[liveblog][PAIR] Maya Gupta on controlling machine learning
At the PAIR symposium. Maya Gupta runs Glass Box at Google, which looks at black box issues. She is talking about how we can control machine learning to do what we want
NOTE: Live-blogging. Getting things wrong. Missing points. Omitting key information. Introducing artificial choppiness. Over-emphasizing small matters. Paraphrasing badly. Not running a spellpchecker. Mangling other people’s ideas and words. You are warned, people. |
The core idea of machine learning are its role models, i.e., its training data. That’s the best way to control machine learning. She’s going to address by looking at the goals of controlling machine learning.
A simple example of monotinicity. Let’s say we’re tring to recommend nearby coffee shops. So we use data about the happiness of customers and distance from the shop. We can fit the model ot a linear model. Or we can fit it to a curve, which works better for nearby shops but goes wrong for distant shops. That’s fine for Tokyo but terrible for Montana because it’ll be sending people many miles away. A montonic example says we don’t want to do that. This controls ML to make it more useful. Conclusion: the best ML has the right examples and the right kinds of flexibility. [Hard to blog this without her graphics. Sorry.] See “Deep Lattice Networks for Learning Partial Monotonic Models,” NIPS 2017; it will soon by on the TensorFlow site.
“The best way to do things for practitioners is to work next to them”The best way to do things for practitioners is to work next to them.
A fairness goal: e.g., we want to make sure that accuracy in India is the same as accuracy in the US. So, add a constraint that says what accuracy levels we want. Math lets us do that.
Another fairness goal: the rate of positive classifications should be the same in India as in the US, e.g., rate of students being accepted to a college. In one example, there is an accuracy trade-off in order to get fairness. Her attitude: Just tell us what you want and we’ll do it
Fairness isn’t always relative. E.g., E.g., minimize classification errors differently for different regions. You can’t always get what you want, but you sometimes can or can get close. [paraphrase!] See fatml.org
It can be hard to state what we want, but we can look at examples. E.g., someone hand-labels 100 examples. That’s not enough as training date, but we can train the system so that it classifies those 100 at something like 95% accuracy.
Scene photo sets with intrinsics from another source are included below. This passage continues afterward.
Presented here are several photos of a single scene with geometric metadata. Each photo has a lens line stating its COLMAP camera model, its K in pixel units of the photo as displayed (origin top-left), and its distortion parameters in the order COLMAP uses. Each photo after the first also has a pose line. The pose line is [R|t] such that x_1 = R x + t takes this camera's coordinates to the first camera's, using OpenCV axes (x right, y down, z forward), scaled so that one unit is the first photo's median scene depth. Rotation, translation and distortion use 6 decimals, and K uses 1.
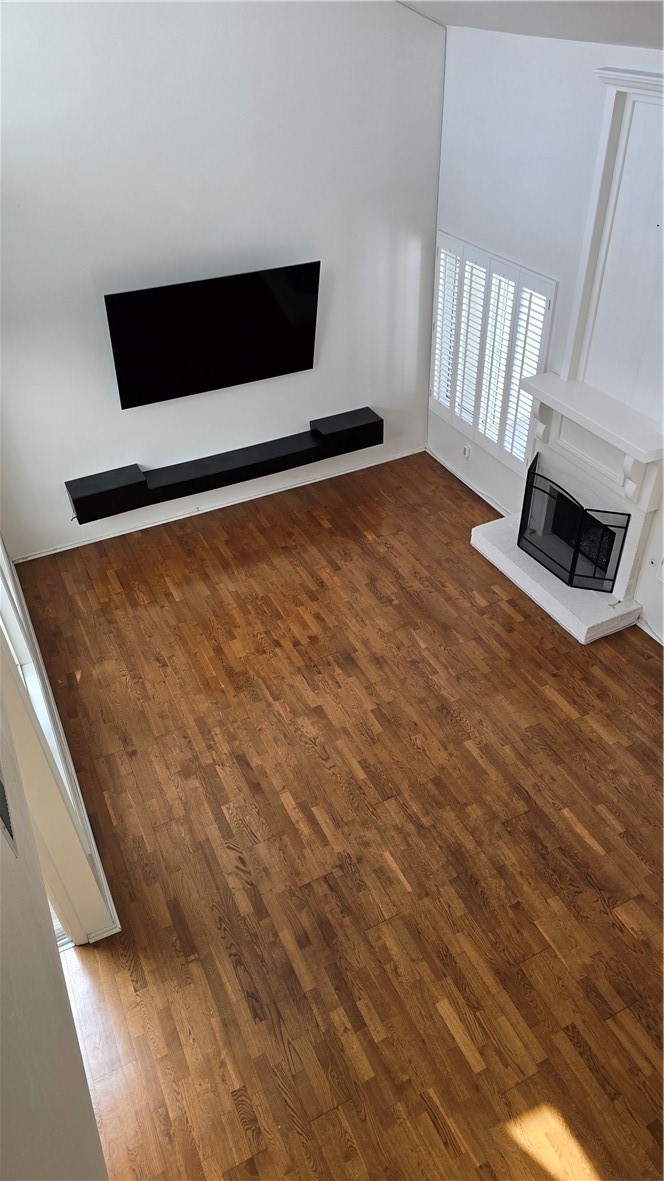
lens RADIAL K [[774.4, 0, 332.0], [0, 774.4, 590.5], [0, 0, 1]] dist [0.110128, -0.149737]
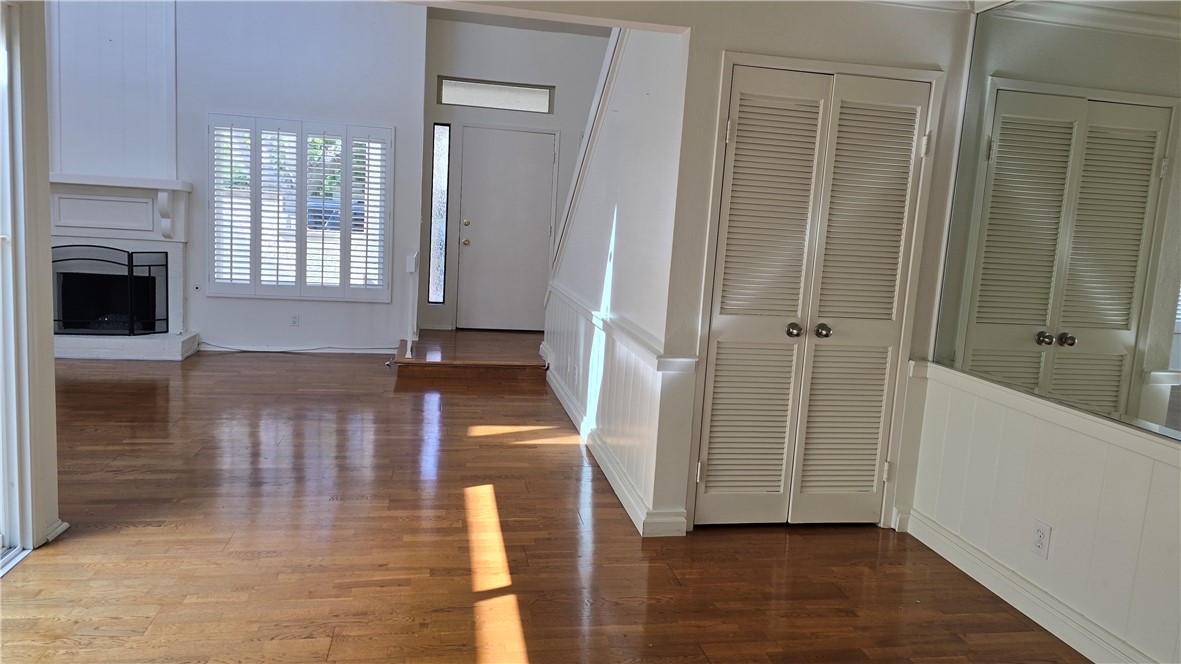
lens RADIAL K [[774.4, 0, 593.4], [0, 774.4, 310.1], [0, 0, 1]] dist [0.110128, -0.149737]
pose [[0.254168, -0.068293, 0.964746, -0.649873], [0.542816, 0.835655, -0.083853, 0.446064], [-0.800468, 0.544992, 0.249467, 0.209025]]
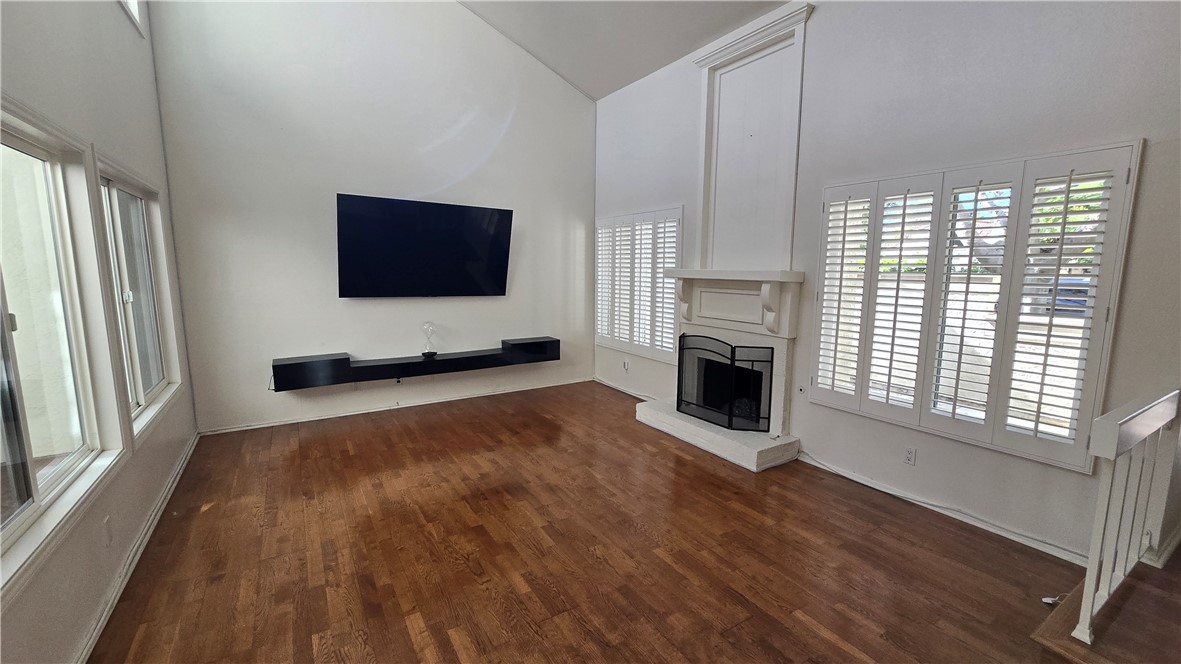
lens RADIAL K [[483.4, 0, 589.0], [0, 483.4, 330.5], [0, 0, 1]] dist [-0.001289, -0.000129]
pose [[0.994132, 0.024703, 0.105313, 0.039354], [0.032494, 0.860410, -0.508566, 0.231507], [-0.103175, 0.509004, 0.854558, 0.415745]]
Sometimes you want to improve an existing ML system. You don’t want to retrain because you like the old results. So, you can add in a constraint such as keep the differences from the original classifications to less than 2%.
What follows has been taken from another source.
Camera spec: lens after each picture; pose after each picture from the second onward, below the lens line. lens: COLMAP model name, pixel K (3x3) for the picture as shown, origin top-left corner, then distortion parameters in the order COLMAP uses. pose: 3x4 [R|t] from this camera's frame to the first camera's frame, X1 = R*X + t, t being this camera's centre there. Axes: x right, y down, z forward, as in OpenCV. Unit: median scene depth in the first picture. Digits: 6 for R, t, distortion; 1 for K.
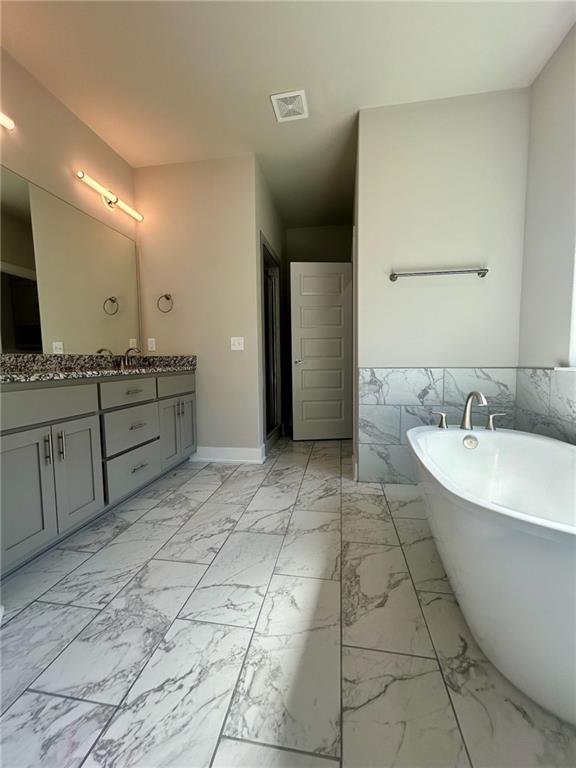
lens RADIAL K [[309.1, 0, 288.0], [0, 309.1, 384.0], [0, 0, 1]] dist [0.002982, 0.000208]
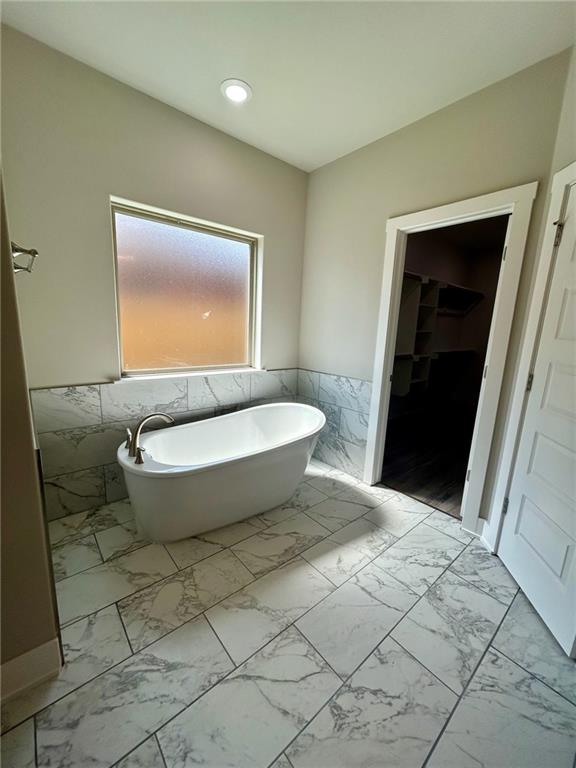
lens RADIAL K [[309.1, 0, 288.0], [0, 309.1, 384.0], [0, 0, 1]] dist [0.002982, 0.000208]
pose [[-0.766876, -0.146810, 0.624778, -0.527152], [0.011241, 0.970264, 0.241789, -0.419632], [-0.641697, 0.192446, -0.742422, 1.861129]]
You can put all of the above together. See “Satisfying Real-World Goals with Dataset Constraints,” NIPS, 2016. Look for tools coming to TensorFlow.
Some caveats about this approach.
First, to get results that are the same for men and women, the data needs to come with labels. But sometimes there are privacy issues about that. “Can we make these fairness goals work without labels? ”Can we make these fairness goals work without labels? Research so far says the answer is messy. E.g., if we make ML more fair for gender (because you have gender labels), it may also make it fairer for race.
Second, this approach relies on categories, but individuals don’t always fit into categories. But, usually if you get things right on categories, it usually works out well in the blended examples.
Maya is an optimist about ML. “But we need more work on the steering wheel.” We’re not always sure we want to go with this technology. And we need more human-usable controls.